The other day, I randomly wondered what percentage of my life I've lived in Fairfield, California. I did a quick calculation - I've been here for 23 of my 48 years, or approximately 48% of my life. I've only lived in two other places: Livermore, CA for 37% of my life and Davis, CA for 15% of my life. Interesting!
The next thing I knew, I'd pushed aside the work I'd intended to do and made this:
It struck me that this would make a great math activity for upper elementary and middle school kids. It provides lots of practice converting fractions to percentages, converting those percentages to degrees of a circle, then using a protractor to make the circle graphs.
To begin, brainstorm categories of things with clear start and end times, like cities (or states, or countries) you've lived in, or schools you've attended, or sports teams you've played on. I chose six categories. In addition to where I've lived, I included:
- who I've lived with (my parents, roommates, alone, and with Steve)

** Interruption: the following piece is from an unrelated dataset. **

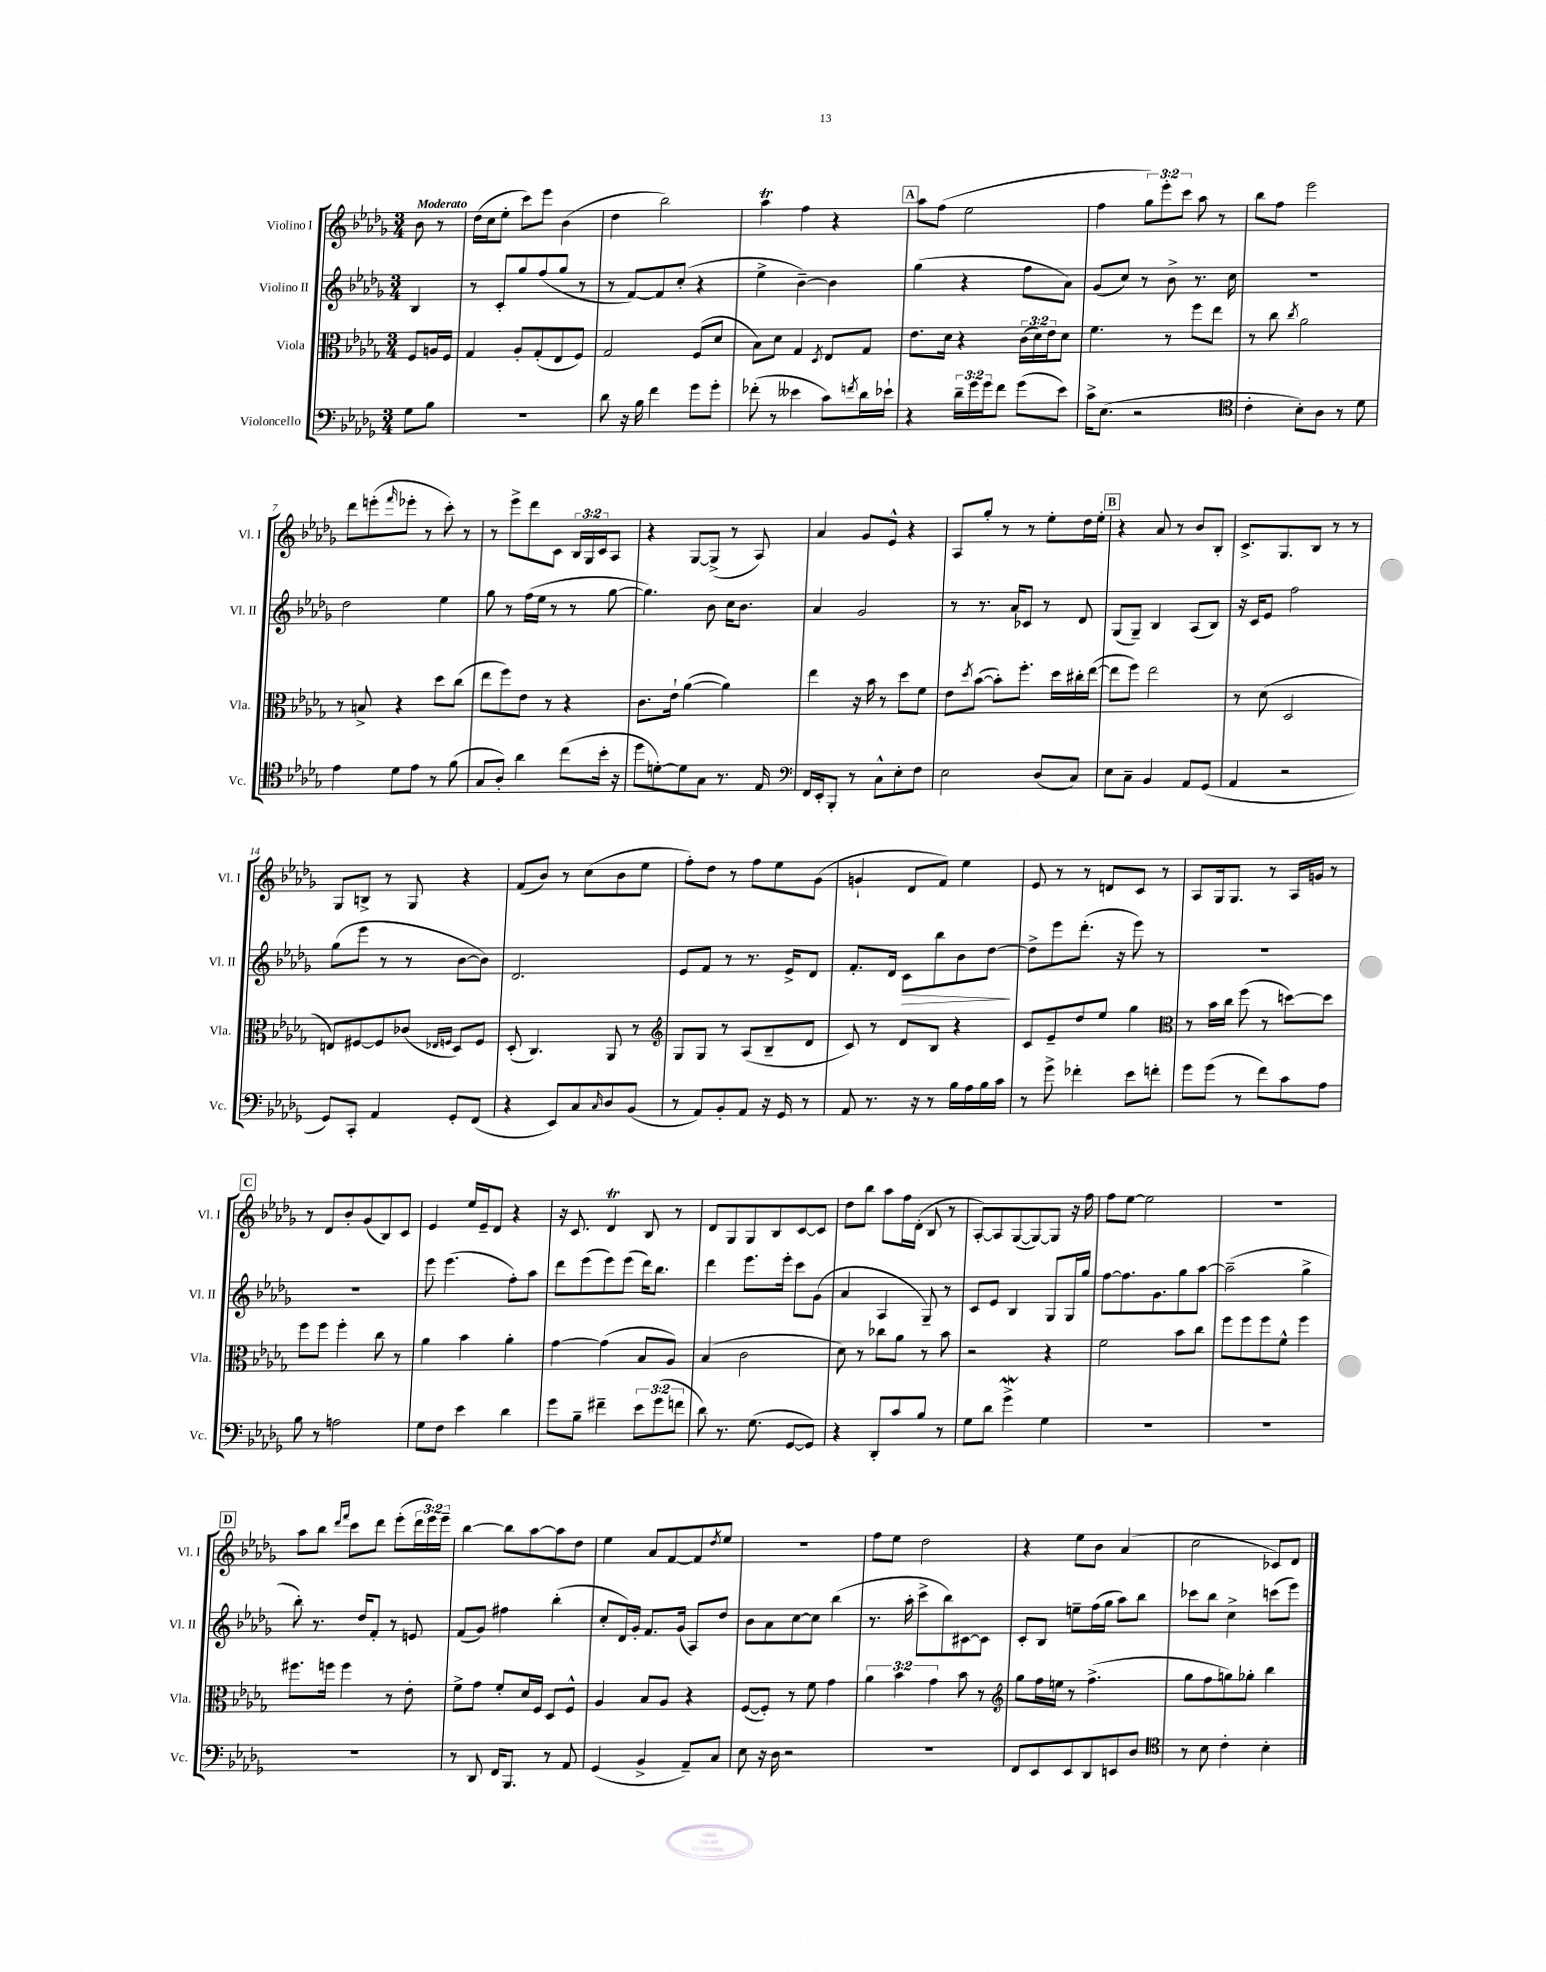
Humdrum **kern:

- my primary job (student, teacher, blogger)
- my church home (Holy Cross, St. Marks)
- my main club/organization (4-H, a ballroom dance troupe, MOMS Club, and BSA)
- my favorite food (bread)
After choosing your categories, create a chart. Here is the start of my work page. Looking left to right on the first line, you can see the span of years I lived in Livermore (1972-1990), the fraction of my life that represents (18/48), the equivalent percentage (37%), and the number of degrees of a circle that covers (37% of 360° = 133°).
Once all the math is done, draw circles on drawing paper. (In the classroom, we'd use compasses and make proper circles. I just drew mine with a Sharpie, which doesn't look nearly as good.) Label each circle with the category and put the 'answers' underneath. Then use a protractor to divide each circle into the appropriately-sized pieces.
Now add the title at the top.
Color it in and you have a cool glimpse at your percentages! Something neat about this is that you can redo it each year and it will look different since your percentages will change.
This would look so cool on a bulletin board in a classroom. I wish I'd thought of this 15+ years sooner, lol!